▎ 摘　　要

We present our ab initio simulations of strained helicene molecular junction. First, we present ab-initio models of [n]helicenes up to [100]helicene done by two different recent reactive force field molecular geometry optimization methods (ReaxFF CHOCsKNaClIFLi, 2019 and CHONSMgPNaCuCl, 2018). We used the (Talyzin et al., 2011) helicene and (Anthony, 2007) helicene models for Density Functional Theory (DFT) electronic transport calculations of various graphene-helicene-graphene molecular junction configurations on Local Density Approximation (LDA) or Generalized Gradient Approach (GGA) level of exchange and correlation energy with Perdew-Zinger (PZ) or Perdew-Burke-Ernzerhof (PBE) functionals and Grimme DFT-D3 van der Waals correction.
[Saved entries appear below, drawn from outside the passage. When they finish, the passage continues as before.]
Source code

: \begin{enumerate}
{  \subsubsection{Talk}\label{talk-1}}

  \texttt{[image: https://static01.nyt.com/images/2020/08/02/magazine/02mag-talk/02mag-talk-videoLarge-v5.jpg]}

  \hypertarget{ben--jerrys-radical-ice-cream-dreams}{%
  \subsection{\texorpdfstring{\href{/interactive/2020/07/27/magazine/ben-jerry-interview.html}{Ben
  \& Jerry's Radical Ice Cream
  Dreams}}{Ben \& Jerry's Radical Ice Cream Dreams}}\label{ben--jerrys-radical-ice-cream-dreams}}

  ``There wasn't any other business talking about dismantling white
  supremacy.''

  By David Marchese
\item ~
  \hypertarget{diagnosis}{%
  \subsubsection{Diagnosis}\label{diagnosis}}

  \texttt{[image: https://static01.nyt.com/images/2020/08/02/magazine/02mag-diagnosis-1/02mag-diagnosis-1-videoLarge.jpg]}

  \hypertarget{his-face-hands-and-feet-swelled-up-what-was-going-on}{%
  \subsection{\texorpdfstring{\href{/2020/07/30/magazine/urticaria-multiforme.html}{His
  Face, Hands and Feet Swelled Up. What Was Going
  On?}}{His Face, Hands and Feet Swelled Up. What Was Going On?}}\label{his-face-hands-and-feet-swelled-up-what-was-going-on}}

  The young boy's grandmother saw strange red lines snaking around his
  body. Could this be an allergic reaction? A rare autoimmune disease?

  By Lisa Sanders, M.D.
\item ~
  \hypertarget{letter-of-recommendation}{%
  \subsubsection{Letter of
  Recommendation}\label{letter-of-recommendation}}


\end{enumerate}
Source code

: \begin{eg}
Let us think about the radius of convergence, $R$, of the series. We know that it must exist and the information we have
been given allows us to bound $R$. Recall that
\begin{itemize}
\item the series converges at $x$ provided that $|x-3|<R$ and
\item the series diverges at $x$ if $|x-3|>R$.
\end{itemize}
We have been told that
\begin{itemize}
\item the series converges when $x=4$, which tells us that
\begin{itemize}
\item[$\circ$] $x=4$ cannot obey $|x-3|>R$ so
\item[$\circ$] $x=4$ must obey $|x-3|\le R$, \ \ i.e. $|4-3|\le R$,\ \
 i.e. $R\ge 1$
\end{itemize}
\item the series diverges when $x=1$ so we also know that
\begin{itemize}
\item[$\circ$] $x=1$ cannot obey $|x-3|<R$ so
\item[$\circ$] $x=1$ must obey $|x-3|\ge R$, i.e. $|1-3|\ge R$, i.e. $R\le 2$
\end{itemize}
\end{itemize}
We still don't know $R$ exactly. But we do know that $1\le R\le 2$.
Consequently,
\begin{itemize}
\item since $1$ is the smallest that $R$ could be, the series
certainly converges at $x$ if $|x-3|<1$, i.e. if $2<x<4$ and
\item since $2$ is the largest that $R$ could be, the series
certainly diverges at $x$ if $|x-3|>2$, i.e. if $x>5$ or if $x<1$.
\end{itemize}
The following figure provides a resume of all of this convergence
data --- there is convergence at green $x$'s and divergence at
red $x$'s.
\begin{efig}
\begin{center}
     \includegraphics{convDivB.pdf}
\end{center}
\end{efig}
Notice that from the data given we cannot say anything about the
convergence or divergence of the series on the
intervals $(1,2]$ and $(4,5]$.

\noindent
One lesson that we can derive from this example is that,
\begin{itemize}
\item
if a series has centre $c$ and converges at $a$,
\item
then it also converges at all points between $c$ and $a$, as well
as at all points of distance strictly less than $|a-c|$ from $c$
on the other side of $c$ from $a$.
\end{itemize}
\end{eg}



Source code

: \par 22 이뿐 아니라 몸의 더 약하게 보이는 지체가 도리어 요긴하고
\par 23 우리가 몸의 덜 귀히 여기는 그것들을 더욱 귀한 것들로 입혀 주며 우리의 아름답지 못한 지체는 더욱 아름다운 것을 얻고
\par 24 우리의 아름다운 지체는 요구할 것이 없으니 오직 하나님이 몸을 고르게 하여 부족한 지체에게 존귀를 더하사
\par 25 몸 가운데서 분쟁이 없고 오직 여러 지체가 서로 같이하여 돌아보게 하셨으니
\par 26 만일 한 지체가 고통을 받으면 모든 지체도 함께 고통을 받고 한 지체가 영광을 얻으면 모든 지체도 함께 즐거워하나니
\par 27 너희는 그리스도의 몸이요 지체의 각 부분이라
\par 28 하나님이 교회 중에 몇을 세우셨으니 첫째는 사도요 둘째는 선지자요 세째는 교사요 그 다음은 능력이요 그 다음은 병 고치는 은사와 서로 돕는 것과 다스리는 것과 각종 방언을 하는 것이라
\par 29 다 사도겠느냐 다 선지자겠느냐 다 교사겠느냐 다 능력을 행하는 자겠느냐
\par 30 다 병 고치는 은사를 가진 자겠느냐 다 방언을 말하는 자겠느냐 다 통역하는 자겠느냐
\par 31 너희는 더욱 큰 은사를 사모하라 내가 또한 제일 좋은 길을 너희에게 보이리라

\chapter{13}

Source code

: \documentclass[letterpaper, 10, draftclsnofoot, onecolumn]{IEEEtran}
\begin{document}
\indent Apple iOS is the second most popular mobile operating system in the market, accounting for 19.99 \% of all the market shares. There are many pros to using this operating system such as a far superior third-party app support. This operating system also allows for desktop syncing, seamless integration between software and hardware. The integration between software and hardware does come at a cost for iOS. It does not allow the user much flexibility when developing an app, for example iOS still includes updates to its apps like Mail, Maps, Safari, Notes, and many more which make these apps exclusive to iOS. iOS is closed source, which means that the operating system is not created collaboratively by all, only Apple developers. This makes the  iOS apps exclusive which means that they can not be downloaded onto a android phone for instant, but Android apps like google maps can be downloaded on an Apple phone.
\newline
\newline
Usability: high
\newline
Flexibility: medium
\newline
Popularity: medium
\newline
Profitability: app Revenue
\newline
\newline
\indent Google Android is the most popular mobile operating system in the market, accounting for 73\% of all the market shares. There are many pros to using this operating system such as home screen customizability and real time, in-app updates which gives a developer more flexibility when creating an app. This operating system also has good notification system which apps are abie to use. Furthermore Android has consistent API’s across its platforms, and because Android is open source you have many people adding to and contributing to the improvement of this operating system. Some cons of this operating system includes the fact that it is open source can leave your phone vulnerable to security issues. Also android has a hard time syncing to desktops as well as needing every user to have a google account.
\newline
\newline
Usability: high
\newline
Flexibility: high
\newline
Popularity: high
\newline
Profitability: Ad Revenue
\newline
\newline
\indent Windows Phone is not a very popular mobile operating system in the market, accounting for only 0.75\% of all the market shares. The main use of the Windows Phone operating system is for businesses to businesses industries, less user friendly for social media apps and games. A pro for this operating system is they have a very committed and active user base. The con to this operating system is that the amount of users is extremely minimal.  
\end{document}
The electronic transport properties are studied by using of the Green's functions formalism. The electron transmissions and densities of states of Talyzin et al. (2011) helicene (and (Anthony, 2007) helicene) attached as a molecular junction in three different configurations to zigzag graphene nanoribbon (ZGNR) electrodes of three different widths were obtained. The structures are analyzed while relaxed, compressed or stretched. The current voltage and current-strain characteristics are presented and results are compared and discussed. The work is supported by a short review summarizing some of the recent studies related to graphene, helicene, and molecular junctions under strain.